All of the records below are to be given again word for word, with the pictures removed.
### INPUT ###
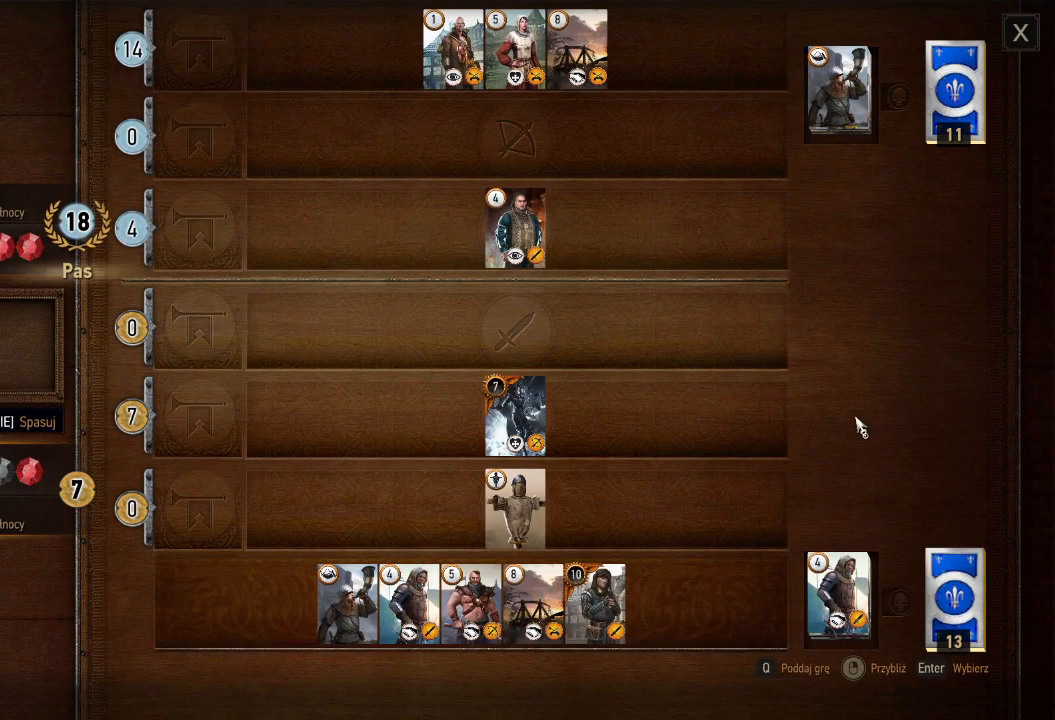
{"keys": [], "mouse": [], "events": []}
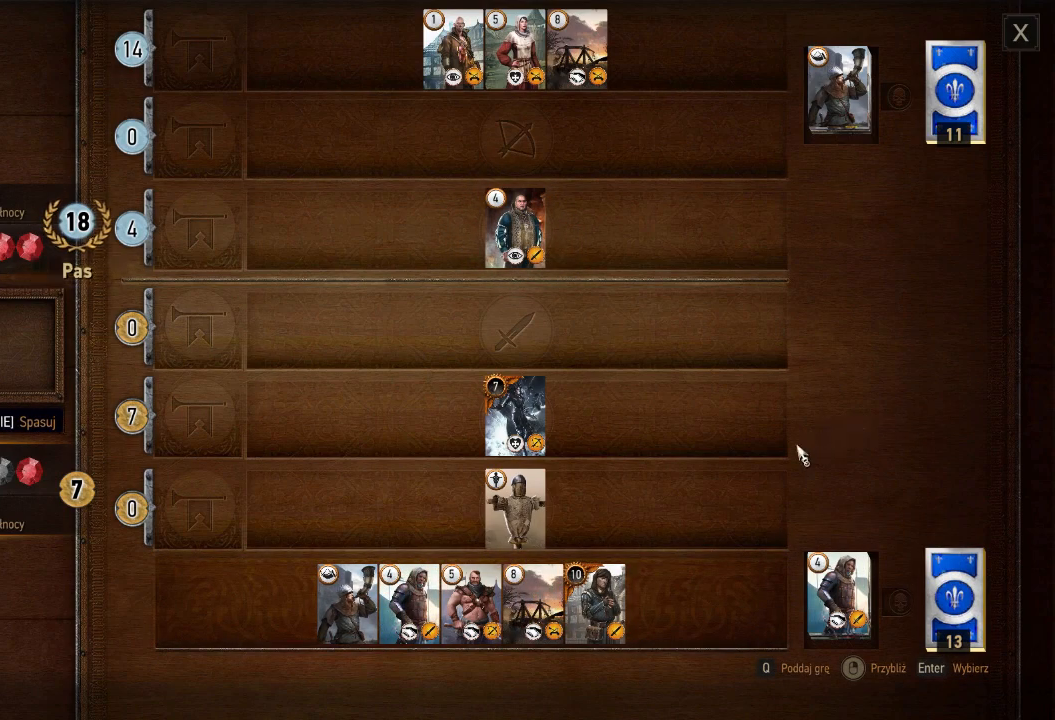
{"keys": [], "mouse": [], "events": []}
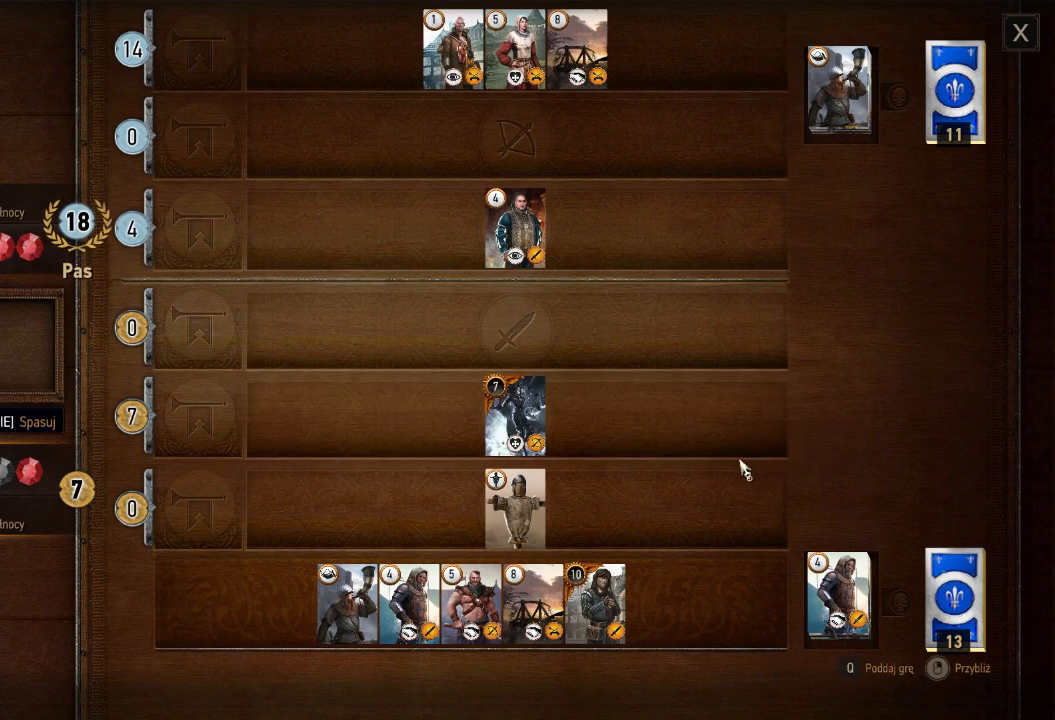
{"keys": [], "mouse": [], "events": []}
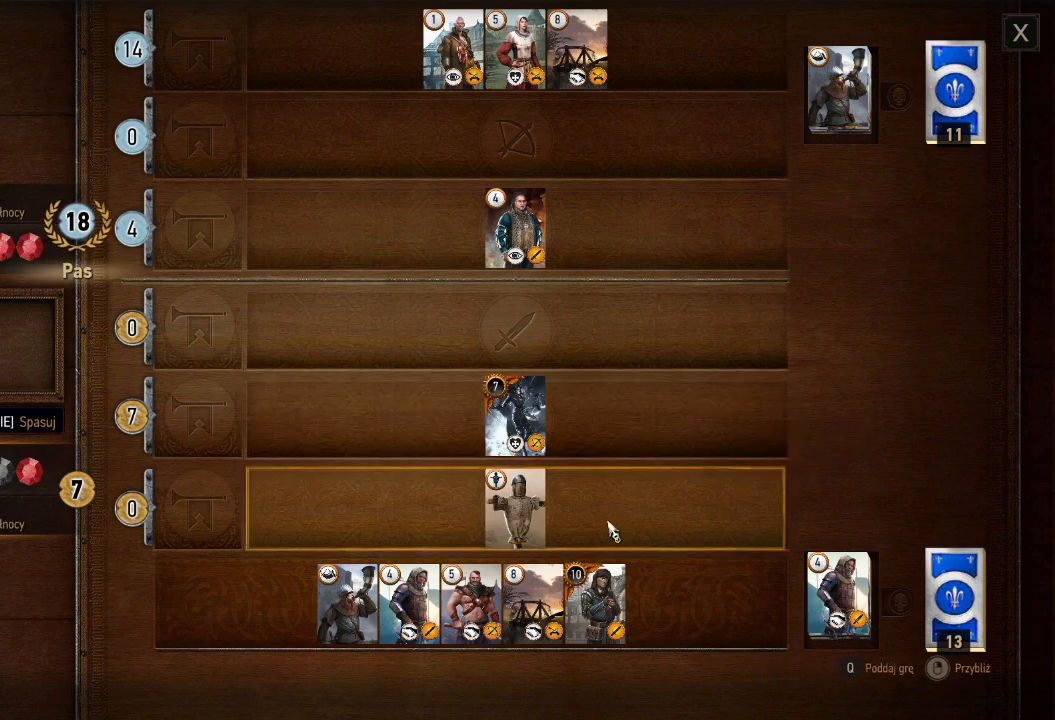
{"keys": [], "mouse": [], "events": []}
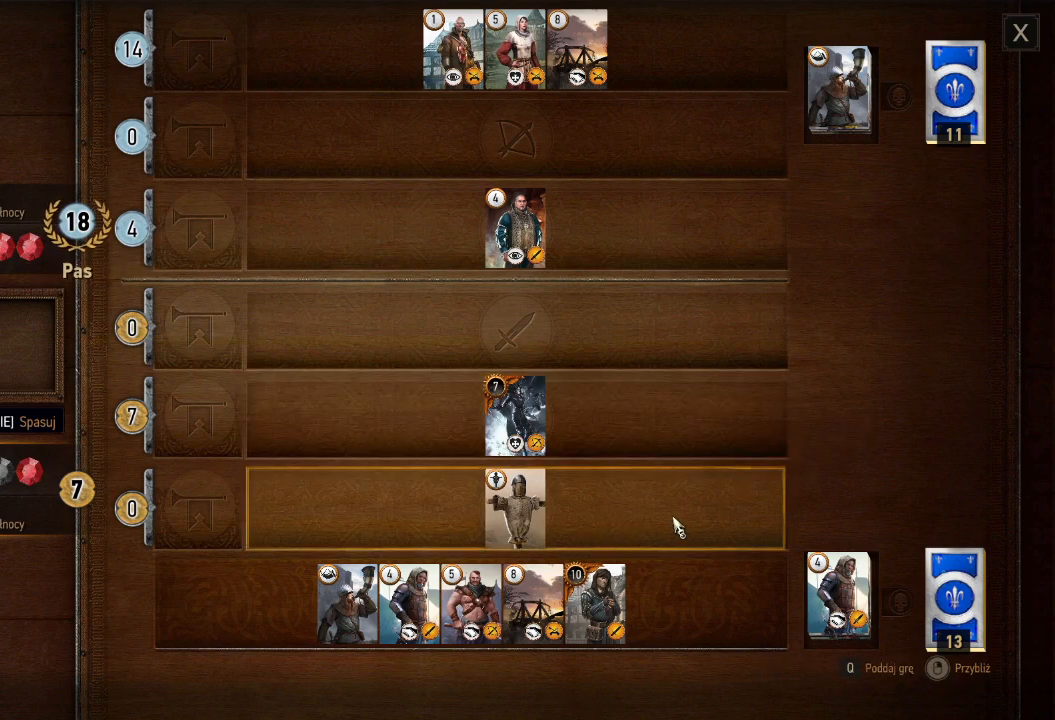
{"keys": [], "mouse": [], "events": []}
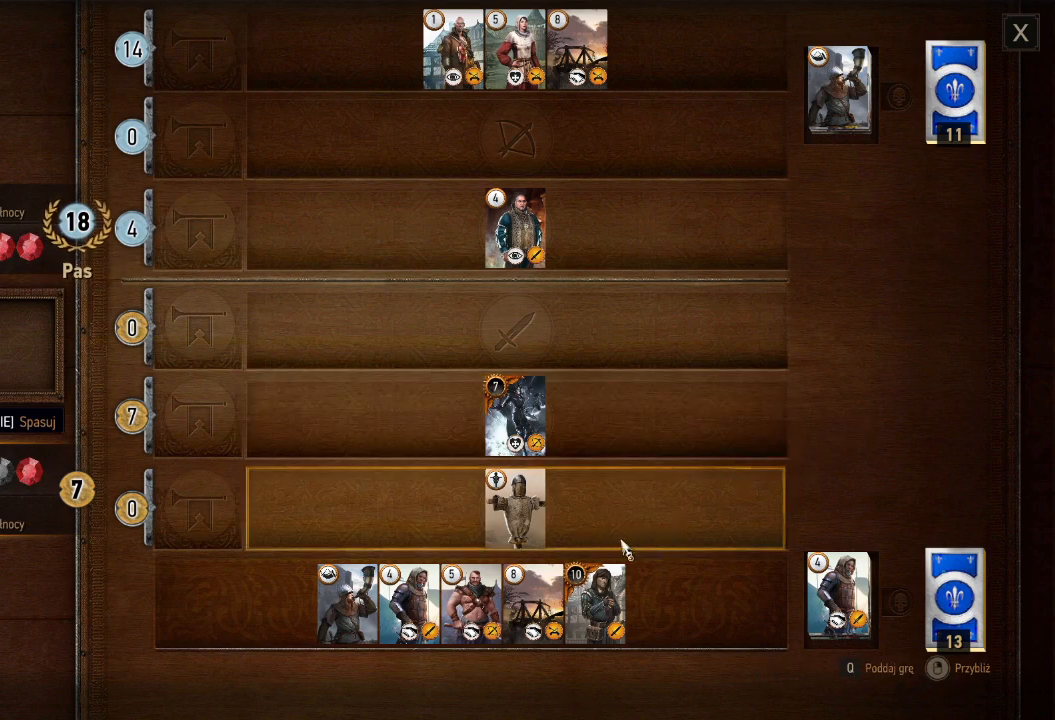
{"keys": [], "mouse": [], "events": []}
###
__ANSWER BOX__.
{"keys": [], "mouse": [], "events": []}
{"keys": [], "mouse": [], "events": []}
{"keys": [], "mouse": [], "events": []}
{"keys": [], "mouse": [], "events": []}
{"keys": [], "mouse": [], "events": []}
{"keys": [], "mouse": [], "events": []}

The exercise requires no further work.